Perintah Kerja:
Tolong cetak ulang tanpa perubahan bagian dari tulisan tentang perbedaan pendapat, mulai dengan "Fathorrazi, Penulis tinggal" dan terus sampai "membelit para sahabatnya.".

SOLOPOS.COM - Panduan Informasi dan Inspirasi

Fathorrazi, Penulis tinggal di Jogja

Sampai saat ini, saya masih menyayangkan jika seluruh alur perbedaan pemikiran dianggap sebuah rahmat, sesuai term hadis ikhtilafu ummati rahmatun yang tidak diakui kesahihannya (mursal) sebagai dalih agar ruang pemikiran yang satu tidak dilibas habis dengan pemikiran lainnya. Diakui atau tidak, perbedaan pendapat memang telah lama berseliweran di zaman Rasul. Kala itu Rasul sebagai penengah setiap persoalan yang membelit para sahabatnya.
Bagaimana setelah wafatnya Rasul? Apakah ruang perbedaan itu masih alot hingga sekarang? Jawabannya adalah persinggungan, silang pendapat masih kerap terjadi hingga sekarang, khususnya ketika mengkaji seputar kajian Hukum Islam, seperti alquran, hadis, fikih atau disiplin ilmu pengetahuan lainnya.
Saya sendiri tidak menyalahkan ketika ada perbedaan pendapat karena secara natural manusia telah diberikan kelebihan yang ditentukan-Nya. Begitu pula terdapat kekurangan yang sejatinya bersentuhan dengan pemikir lainnya. Dari situlah nuansa warna silang pendapat menjadi pelengkap dan bebas menegaskan argumentasinya (selama tidak mengumbar kebohongan).

Bahan yang Disediakan:
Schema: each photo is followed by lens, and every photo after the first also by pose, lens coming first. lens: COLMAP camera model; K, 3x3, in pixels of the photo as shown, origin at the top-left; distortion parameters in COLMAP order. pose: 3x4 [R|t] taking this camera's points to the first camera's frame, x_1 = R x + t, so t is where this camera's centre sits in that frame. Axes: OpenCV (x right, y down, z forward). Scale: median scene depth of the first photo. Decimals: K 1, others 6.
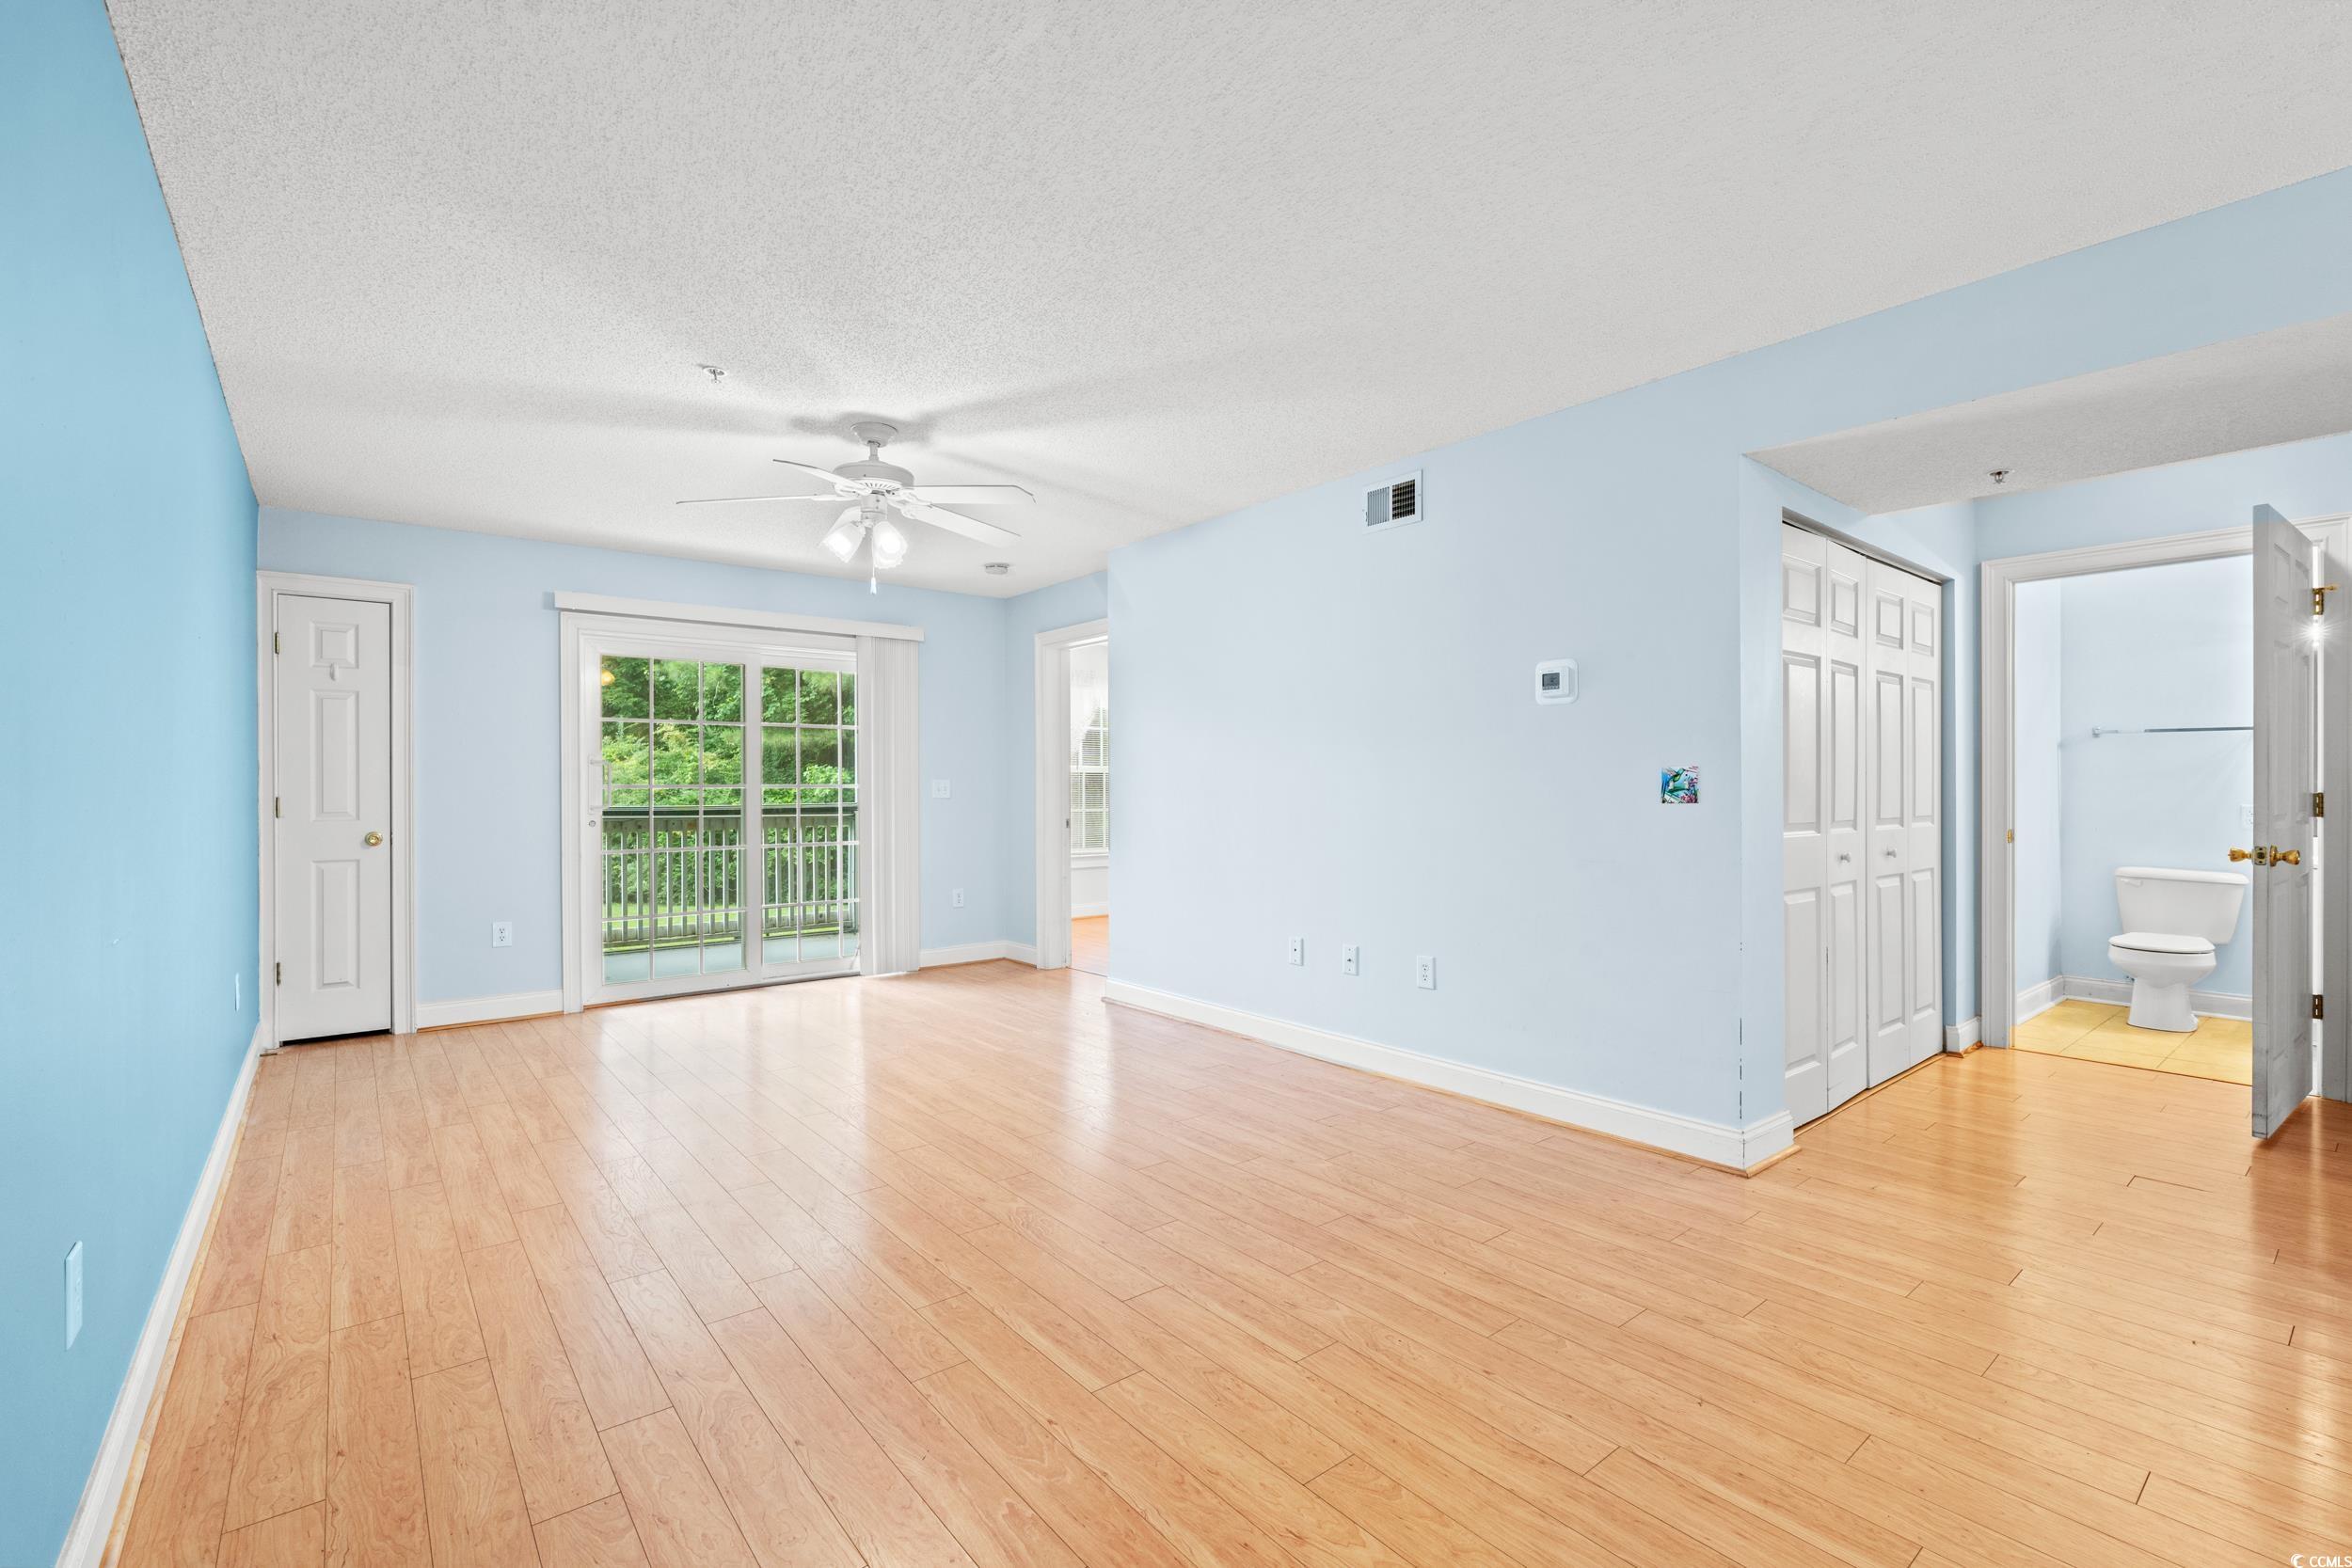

Penyelesaian Soal:
Fathorrazi, Penulis tinggal di Jogja

Sampai saat ini, saya masih menyayangkan jika seluruh alur perbedaan pemikiran dianggap sebuah rahmat, sesuai term hadis ikhtilafu ummati rahmatun yang tidak diakui kesahihannya (mursal) sebagai dalih agar ruang pemikiran yang satu tidak dilibas habis dengan pemikiran lainnya. Diakui atau tidak, perbedaan pendapat memang telah lama berseliweran di zaman Rasul. Kala itu Rasul sebagai penengah setiap persoalan yang membelit para sahabatnya.